By Kay Wilson

“The newspaper offers something very different from Google’s aggregators. It offers a value system, an idea of what matters in the world. Newspapers need to start articulating that value.”

Evgeny Morozov

During the Christmas chaos, I had time to read some history about our county from the book “Past and Present, Nodaway County Missouri, Volume I” which was published in 1910 by BF Bowen & Co., Indianapolis, IN. It is great fun to read about the political and economic climate of yesteryear that happened right outside our back door.

In Chapter XV, my interest peaked. The entire chapter was devoted to county newspapers of that time. There were quite a few.

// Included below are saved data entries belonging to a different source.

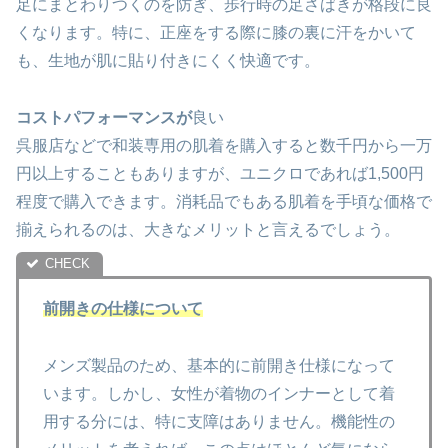
足にまとわりつくのを防ぎ、歩行時の足さばきが格段に良
くなります。特に、正座をする際に膝の裏に汗をかいて
も、生地が肌に貼り付きにくく快適です。
コストパフォーマンスが
良い
呉服店などで和装専用の肌着を購入すると数千円から一万
円以上することもありますが、ユニクロであれば1,500円
程度で購入できます。消耗品でもある肌着を手頃な価格で
揃えられるのは、大きなメリットと言えるでしょう。
前開きの仕様について
メンズ製品のため、基本的に前開き仕様になって
います。しかし、女性が着物のインナーとして着
用する分には、特に支障はありません。機能性の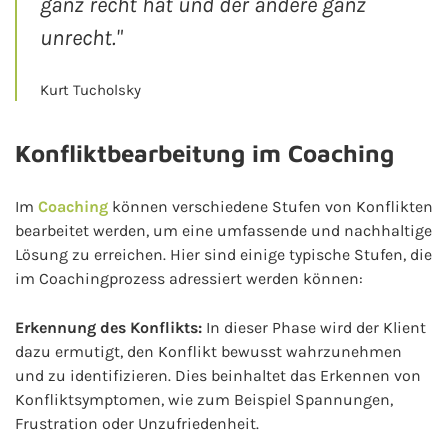
ganz recht hat und der andere ganz
unrecht."
Kurt Tucholsky
Konfliktbearbeitung im Coaching
Im
Coaching
können verschiedene Stufen von Konflikten
bearbeitet werden, um eine umfassende und nachhaltige
Lösung zu erreichen. Hier sind einige typische Stufen, die
im Coachingprozess adressiert werden können:
Erkennung des Konflikts:
In dieser Phase wird der Klient
dazu ermutigt, den Konflikt bewusst wahrzunehmen
und zu identifizieren. Dies beinhaltet das Erkennen von
Konfliktsymptomen, wie zum Beispiel Spannungen,
Frustration oder Unzufriedenheit.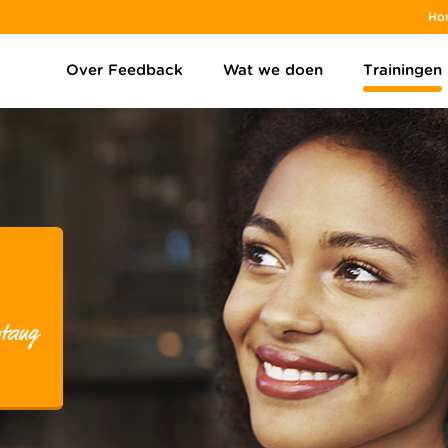
Ho
Over Feedback
Wat we doen
Trainingen
utang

Author WL Moorhead told of communities in the county that were playing “no small part” in stimulating “activity along commercial, political, moral, social and educational lines.” I can see so many similarities with his findings and our mission here at the Nodaway News Leader.

He continues, “It has been truly said that ‘the fate of every community is more or less inevitably bound up in its newspapers,’ and Nodaway county has, indeed, been fortunate in having men at the head of her newspapers with progressive ideas – men keen of intellect, clean and competent to act as mouth pieces of their respective communities and these men have worked faithfully and effectively through the years of famine as well as through years of plenty for the public weal, and while many of pioneer editors have fought a good fight and finished the race, their papers and good works live after them.”

While I’m not sure about his gender reference or the idea of a keen intellect, the rest of this thoughts are pretty much right on with our efforts here at the NNL. It is our hope to be a catalyst for change and a vehicle for ideas to be shared and explored.

Moorhead tells of the first weekly newspaper published in the county by EH Snow, Sr., just before the Civil War, that he thinks was called the Banner of Freedom. He notes, “the paper was radical in its views and did not mince words in placing them before the public.”

The demise of this paper was during the Cranor campaign in 1861 when the Confederate Rebels raided Snow’s office, throwing the type cases and other material into the street “in front of the office of Joseph Jackson. It is said that the type and slugs of the office were moulded into bullets and used by the Rebels for ammunition, but this is possibly ‘poetry.’” After the office was destroyed, Snow was told to leave not just Maryville but the state, so he went to Kansas. As a side note, his son went into the newspaper biz and was the editor of the Ottawa Journal and later served as the state printer when the Populist Party controlled Kansas.

The second paper established in the county seat was the Gazette begun by former Governor Albert P. Morehouse in 1866. Morehouse wanted a paper to publish the delinquent tax list and made an investment of $900 to begin the newspaper. He came out in the clear, profiting $590 with the first publication of the past due tax list. This paper was Republican in politics which instituted changes through the years as the politics of the county and Maryville evolved.

Life in Nodaway County is so affected by the printed word in our local newspapers. The coverage of the news, features about our people and places and, of course, the editorial comments found each week here seem to be a regular, common occurrence. But someday, when someone looks back 50 or 100 years from today at past copies of the NNL, I hope they will see the good that our blood, sweat and tears chronicled.